**Problem to solve**
In full and without change, transcribe the records below.

**Records for this exercise**
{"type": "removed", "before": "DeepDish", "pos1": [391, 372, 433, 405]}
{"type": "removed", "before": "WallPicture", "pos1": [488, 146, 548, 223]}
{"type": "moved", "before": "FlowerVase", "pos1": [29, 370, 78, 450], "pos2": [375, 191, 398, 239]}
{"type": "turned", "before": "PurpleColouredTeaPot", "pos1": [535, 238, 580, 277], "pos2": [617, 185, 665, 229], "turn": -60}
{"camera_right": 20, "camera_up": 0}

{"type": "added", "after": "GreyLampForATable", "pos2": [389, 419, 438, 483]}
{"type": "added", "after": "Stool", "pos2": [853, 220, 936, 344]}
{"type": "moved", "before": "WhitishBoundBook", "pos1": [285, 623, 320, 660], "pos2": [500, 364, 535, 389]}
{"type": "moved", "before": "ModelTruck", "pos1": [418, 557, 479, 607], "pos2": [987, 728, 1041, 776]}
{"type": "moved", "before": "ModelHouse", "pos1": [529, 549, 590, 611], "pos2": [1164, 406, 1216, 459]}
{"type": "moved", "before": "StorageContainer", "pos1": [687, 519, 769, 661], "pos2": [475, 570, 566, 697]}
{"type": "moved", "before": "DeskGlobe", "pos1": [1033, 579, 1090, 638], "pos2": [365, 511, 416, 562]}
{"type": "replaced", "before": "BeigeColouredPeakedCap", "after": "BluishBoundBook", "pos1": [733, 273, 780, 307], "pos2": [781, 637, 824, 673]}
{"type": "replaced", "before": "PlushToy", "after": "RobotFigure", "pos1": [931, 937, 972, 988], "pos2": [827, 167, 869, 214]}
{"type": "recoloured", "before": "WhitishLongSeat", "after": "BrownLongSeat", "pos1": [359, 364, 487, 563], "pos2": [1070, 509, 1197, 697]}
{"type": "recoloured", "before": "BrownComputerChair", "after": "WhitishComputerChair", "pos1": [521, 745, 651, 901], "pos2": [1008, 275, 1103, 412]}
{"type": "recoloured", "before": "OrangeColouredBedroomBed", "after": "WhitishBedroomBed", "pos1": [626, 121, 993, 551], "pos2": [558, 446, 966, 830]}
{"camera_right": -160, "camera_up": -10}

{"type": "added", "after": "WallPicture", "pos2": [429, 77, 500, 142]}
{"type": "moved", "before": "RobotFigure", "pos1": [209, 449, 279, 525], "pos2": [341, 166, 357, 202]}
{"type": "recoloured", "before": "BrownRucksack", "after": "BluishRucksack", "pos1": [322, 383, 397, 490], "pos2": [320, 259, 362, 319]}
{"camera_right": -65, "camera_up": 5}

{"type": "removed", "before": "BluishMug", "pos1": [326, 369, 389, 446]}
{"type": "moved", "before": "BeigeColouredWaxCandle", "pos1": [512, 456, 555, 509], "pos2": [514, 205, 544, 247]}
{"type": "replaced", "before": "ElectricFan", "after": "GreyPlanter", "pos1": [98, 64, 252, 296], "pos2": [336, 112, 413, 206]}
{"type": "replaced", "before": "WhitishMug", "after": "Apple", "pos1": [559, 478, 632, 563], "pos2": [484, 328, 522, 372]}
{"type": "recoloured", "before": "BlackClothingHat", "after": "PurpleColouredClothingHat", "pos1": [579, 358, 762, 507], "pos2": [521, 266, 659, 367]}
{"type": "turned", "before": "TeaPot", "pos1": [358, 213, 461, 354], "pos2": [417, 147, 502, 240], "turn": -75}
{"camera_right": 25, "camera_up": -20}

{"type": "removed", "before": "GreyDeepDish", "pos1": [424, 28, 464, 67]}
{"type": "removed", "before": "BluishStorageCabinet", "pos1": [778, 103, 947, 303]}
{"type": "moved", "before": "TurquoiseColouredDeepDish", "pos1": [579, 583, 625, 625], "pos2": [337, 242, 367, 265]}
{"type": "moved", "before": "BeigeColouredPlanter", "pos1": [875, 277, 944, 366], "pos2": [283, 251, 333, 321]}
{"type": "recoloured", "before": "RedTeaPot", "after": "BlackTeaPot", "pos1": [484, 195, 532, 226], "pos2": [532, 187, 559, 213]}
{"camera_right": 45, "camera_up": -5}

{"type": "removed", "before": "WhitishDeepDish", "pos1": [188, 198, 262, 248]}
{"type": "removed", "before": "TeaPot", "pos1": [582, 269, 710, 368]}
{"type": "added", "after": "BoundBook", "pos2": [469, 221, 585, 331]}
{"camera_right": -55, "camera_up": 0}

**Task output**
{"type": "removed", "before": "DeepDish", "pos1": [391, 372, 433, 405]}
{"type": "removed", "before": "WallPicture", "pos1": [488, 146, 548, 223]}
{"type": "moved", "before": "FlowerVase", "pos1": [29, 370, 78, 450], "pos2": [375, 191, 398, 239]}
{"type": "turned", "before": "PurpleColouredTeaPot", "pos1": [535, 238, 580, 277], "pos2": [617, 185, 665, 229], "turn": -60}
{"camera_right": 20, "camera_up": 0}

{"type": "added", "after": "GreyLampForATable", "pos2": [389, 419, 438, 483]}
{"type": "added", "after": "Stool", "pos2": [853, 220, 936, 344]}
{"type": "moved", "before": "WhitishBoundBook", "pos1": [285, 623, 320, 660], "pos2": [500, 364, 535, 389]}
{"type": "moved", "before": "ModelTruck", "pos1": [418, 557, 479, 607], "pos2": [987, 728, 1041, 776]}
{"type": "moved", "before": "ModelHouse", "pos1": [529, 549, 590, 611], "pos2": [1164, 406, 1216, 459]}
{"type": "moved", "before": "StorageContainer", "pos1": [687, 519, 769, 661], "pos2": [475, 570, 566, 697]}
{"type": "moved", "before": "DeskGlobe", "pos1": [1033, 579, 1090, 638], "pos2": [365, 511, 416, 562]}
{"type": "replaced", "before": "BeigeColouredPeakedCap", "after": "BluishBoundBook", "pos1": [733, 273, 780, 307], "pos2": [781, 637, 824, 673]}
{"type": "replaced", "before": "PlushToy", "after": "RobotFigure", "pos1": [931, 937, 972, 988], "pos2": [827, 167, 869, 214]}
{"type": "recoloured", "before": "WhitishLongSeat", "after": "BrownLongSeat", "pos1": [359, 364, 487, 563], "pos2": [1070, 509, 1197, 697]}
{"type": "recoloured", "before": "BrownComputerChair", "after": "WhitishComputerChair", "pos1": [521, 745, 651, 901], "pos2": [1008, 275, 1103, 412]}
{"type": "recoloured", "before": "OrangeColouredBedroomBed", "after": "WhitishBedroomBed", "pos1": [626, 121, 993, 551], "pos2": [558, 446, 966, 830]}
{"camera_right": -160, "camera_up": -10}

{"type": "added", "after": "WallPicture", "pos2": [429, 77, 500, 142]}
{"type": "moved", "before": "RobotFigure", "pos1": [209, 449, 279, 525], "pos2": [341, 166, 357, 202]}
{"type": "recoloured", "before": "BrownRucksack", "after": "BluishRucksack", "pos1": [322, 383, 397, 490], "pos2": [320, 259, 362, 319]}
{"camera_right": -65, "camera_up": 5}

{"type": "removed", "before": "BluishMug", "pos1": [326, 369, 389, 446]}
{"type": "moved", "before": "BeigeColouredWaxCandle", "pos1": [512, 456, 555, 509], "pos2": [514, 205, 544, 247]}
{"type": "replaced", "before": "ElectricFan", "after": "GreyPlanter", "pos1": [98, 64, 252, 296], "pos2": [336, 112, 413, 206]}
{"type": "replaced", "before": "WhitishMug", "after": "Apple", "pos1": [559, 478, 632, 563], "pos2": [484, 328, 522, 372]}
{"type": "recoloured", "before": "BlackClothingHat", "after": "PurpleColouredClothingHat", "pos1": [579, 358, 762, 507], "pos2": [521, 266, 659, 367]}
{"type": "turned", "before": "TeaPot", "pos1": [358, 213, 461, 354], "pos2": [417, 147, 502, 240], "turn": -75}
{"camera_right": 25, "camera_up": -20}

{"type": "removed", "before": "GreyDeepDish", "pos1": [424, 28, 464, 67]}
{"type": "removed", "before": "BluishStorageCabinet", "pos1": [778, 103, 947, 303]}
{"type": "moved", "before": "TurquoiseColouredDeepDish", "pos1": [579, 583, 625, 625], "pos2": [337, 242, 367, 265]}
{"type": "moved", "before": "BeigeColouredPlanter", "pos1": [875, 277, 944, 366], "pos2": [283, 251, 333, 321]}
{"type": "recoloured", "before": "RedTeaPot", "after": "BlackTeaPot", "pos1": [484, 195, 532, 226], "pos2": [532, 187, 559, 213]}
{"camera_right": 45, "camera_up": -5}

{"type": "removed", "before": "WhitishDeepDish", "pos1": [188, 198, 262, 248]}
{"type": "removed", "before": "TeaPot", "pos1": [582, 269, 710, 368]}
{"type": "added", "after": "BoundBook", "pos2": [469, 221, 585, 331]}
{"camera_right": -55, "camera_up": 0}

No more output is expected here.